Tire Importer Says US Failed to Clear Pleading Requirements in $5.7 Million Customs Penalty Suit
The U.S. articulated a theory of fraud but did not "plead fraud with particularity" in its case against importer Katana Racing seeking over $5.7 million in unpaid safeguard duties on Chinese tires, Katana argued in a renewed motion to dismiss at the Court of International Trade. Again seeking to dispatch of the case following the U.S. Court of Appeals for the Federal Circuit's remand kicking the matter back to the trade court, the importer said the govenrment's case did not touch on the "who, what, when, where, and how of the alleged fraud" as required by the Supreme Court in making a pleading, particularly one for fraud (United States v. Katana Racing, CIT # 19-00125).

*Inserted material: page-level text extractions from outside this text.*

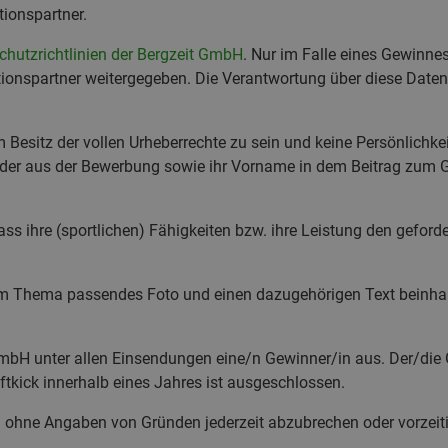
tionspartner.
hutzrichtlinien der Bergzeit GmbH
. Nur im Falle eines Gewinne
onspartner weitergegeben. Die Verantwortung über diese Daten 
Besitz der vollen Urheberrechte zu sein und keine Persönlichkeit
lder aus der Bewerbung sowie ihr Vorname in dem Beitrag zum 
s ihre (sportlichen) Fähigkeiten bzw. ihre Leistung den geforder
zum Thema passendes Foto und einen dazugehörigen Text beinha
bH unter allen Einsendungen eine/n Gewinner/in aus. Der/die Ge
tkick innerhalb eines Jahres ist ausgeschlossen.
l ohne Angaben von Gründen jederzeit abzubrechen oder vorzeiti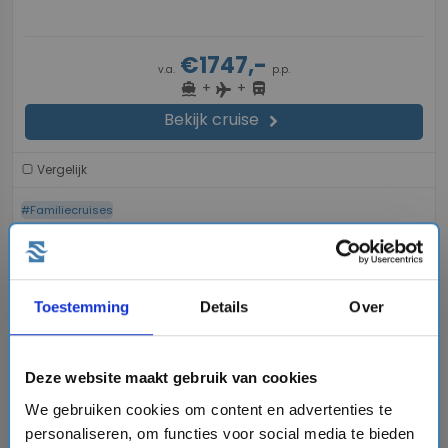
€1747,-
v.a.
p.p.
+
+
directions_boat
directions_bus
flight
Bekijk cruise
chevron_right
Vergelijk
#Familiecruises
favorite
Toestemming
Details
Over
Deze website maakt gebruik van cookies
chevron_right
We gebruiken cookies om content en advertenties te
personaliseren, om functies voor social media te bieden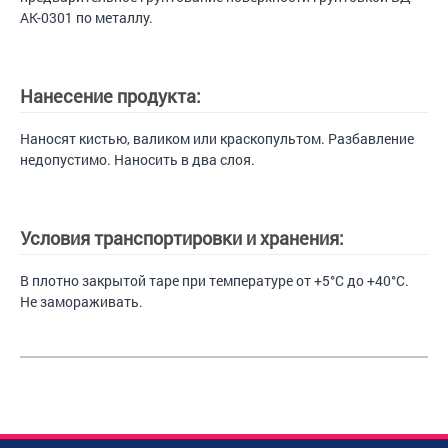
АК-0301 по металлу.
Нанесение продукта:
Наносят кистью, валиком или краскопультом. Разбавление
недопустимо. Наносить в два слоя.
Условия транспортировки и хранения:
В плотно закрытой таре при температуре от +5°С до +40°С.
Не замораживать.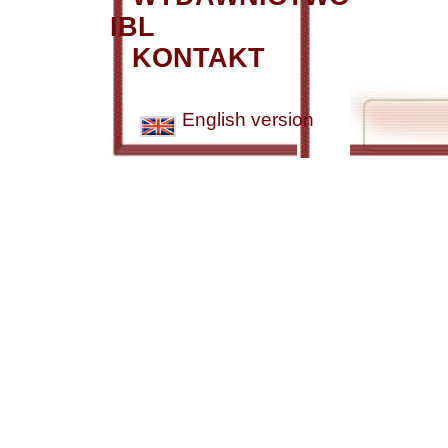
IBL
KONTAKT
English version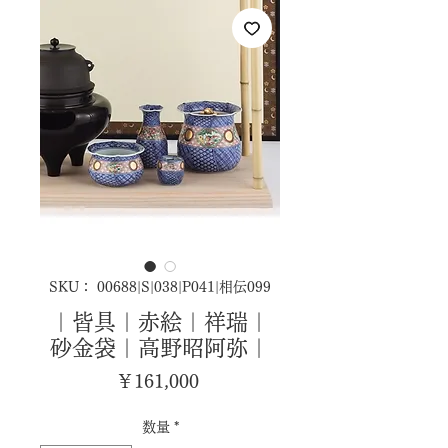
SKU： 00688|S|038|P041|相伝099
｜皆具｜赤絵｜祥瑞｜
砂金袋｜高野昭阿弥｜
価
￥161,000
格
数量
*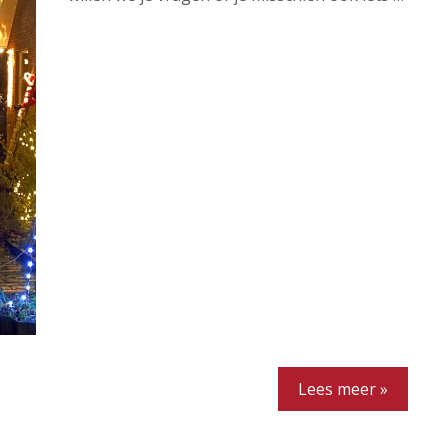
Lees meer »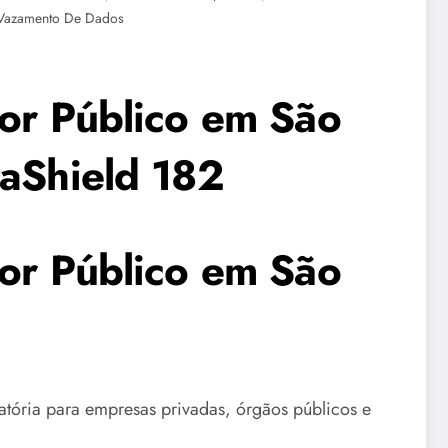
Vazamento De Dados
tor Público em São
taShield 182
tor Público em São
tória para empresas privadas, órgãos públicos e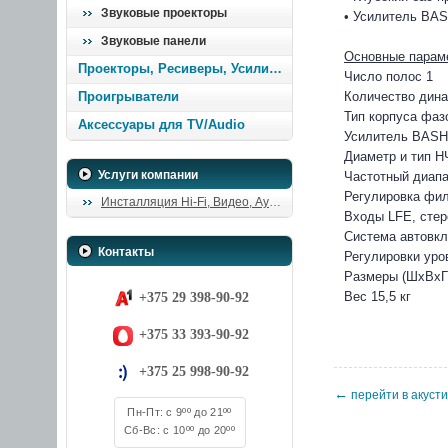
Звуковые проекторы
• Усилитель BA
Звуковые панели
Основные парам
Проекторы, Ресиверы, Усилители
Число полос 1
Проигрыватели
Количество дина
Тип корпуса фаз
Аксессуары для TV/Audio
Усилитель BASH,
Диаметр и тип Н
Услуги компании
Частотный диапаз
Регулировка фил
Инсталляция Hi-Fi, Видео, Аудио
Входы LFE, стер
Система автовкл
Контакты
Регулировки уро
Размеры (ШхВхГ)
Вес 15,5 кг
+375 29 398-90-92
+375 33 393-90-92
+375 25 998-90-92
←
перейти в акусти
Пн-Пт: с 9ºº до 21ºº
Сб-Вс: с 10ºº до 20ºº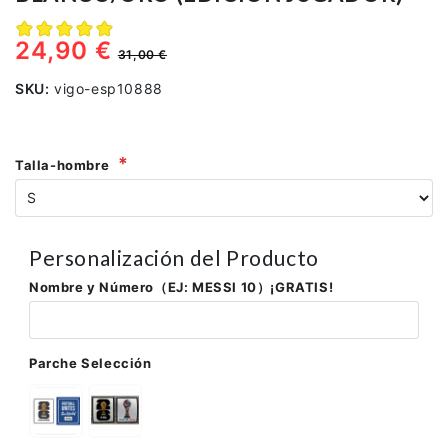
24,90 €
31,00 €
SKU:
vigo-esp10888
Talla-hombre
Personalización del Producto
Nombre y Número（EJ: MESSI 10）¡GRATIS!
Parche Selección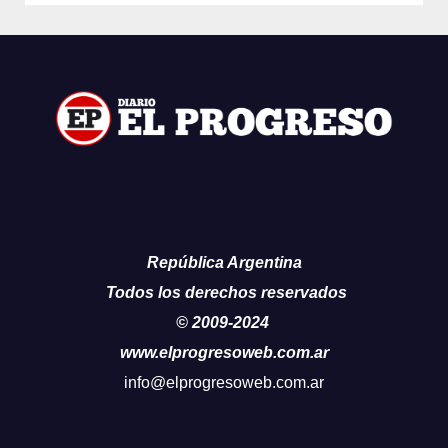
República Argentina
Todos los derechos reservados
© 2009-2024
www.elprogresoweb.com.ar
info@elprogresoweb.com.ar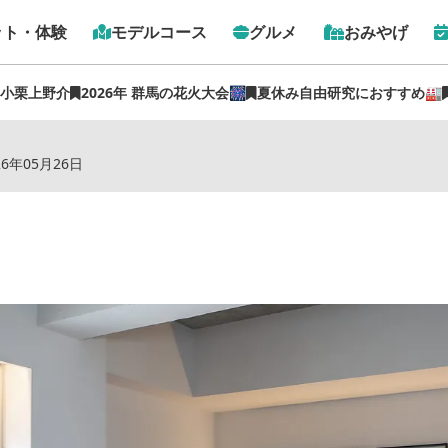
ット・体験
モデルコース
グルメ
おみやげ
 小栗上野介
2026年 群馬の花火大会🎆
夏休み自由研究におすすめ🏭
トップ
›
スポット
›
白井屋ホテル
26年05月26日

Katana's motion to dismiss invoked the Supreme Court's rulings in Twombley and Iqbal regarding pleading requirements to claim that the U.S. did not sufficiently allege a violation of 19 U.S.C. Section 1592(a), the statute on customs penalties. Under these two opinions, the high court "underlined the necessity of providing detailed factual allegations that suggest a defendant’s intent, rather than relying on mere conclusory statements." Here, the U.S. failed to state its claims in a way that renders them plausible, the brief said.
The customs violations stem from 386 entries of tires between 2009 and 2012 for which duties hadn't been paid. Katana said the entries were the result of identity theft, with suppliers or individuals falsely declaring Katana as the importer of record. Following the imposition of safeguard duties on tires from China, Katana says it was persuaded by Chinese suppliers to enter into a delivered duty paid contract. Katana theorized that it had been the victim of fraud and notified CBP via a voluntary prior disclosure.
The importer was eventually hit with a $5.7 million bill for the unpaid duties. Though the company waived the statute of limitations for the duties on the basis that it would be part of an administrative proceeding with CBP, the proceeding never came. The trade court said the importer properly then revoked its waiver of the statute of limitations, dismissing the suit for lack of jurisdiction (see 2203280047). The appellate court reversed this finding on the grounds that the statute of limitations is not a jurisdictional time limit but instead provides an affirmative defense that can be waived (see 2308030034).
The Federal Circuit noted, however, that Katana still can claim that the statue of limitations waiver was void as part of an affirmative argument that the U.S. failed to state a claim. In its renewed motion to dismiss, Katana argued that the case should be dismissed for failure to state a claim, though it added in the alternative, that summary judgment for the company can be issued on the grounds that the government "improperly induced Katana's third waiver of the statute of limitations."
Katana argued that it waived the statute of limitations on the grounds that it would be able to make a presentation to CBP "showing it had not violated" the law. "Katana’s reliance was reasonable," the brief said. "However, Customs’ subsequent refusal to allow a presentation shows the prior promise to have been false and unfulfilled. This deceit renders the third waiver void." The importer said various factors justified its reliance on CBP's promise, including the the length of time during which CBP "exercised forbearance in collecting the duties" and assurances in the law.
The importer clarified that its primary take on the situation is that it needs to be dismissed due to the government's failure to state a claim. "While the Complaint alleges undervaluation of merchandise, it does not identify specific acts or omissions that demonstrate Katana’s knowledge of, or complicity in, the alleged undervaluation scheme," and thus fails according to Twombley and Iqbal. "The complaint does not detail Katana’s intent or knowledge concerning the underreporting of duties," the brief said. "While the Government may have detailed that an underreporting itself occurred, without alleging with particularity how Katana knew of, or intended, the underreporting," it doesn't articulate the "why" and "how" of the activity.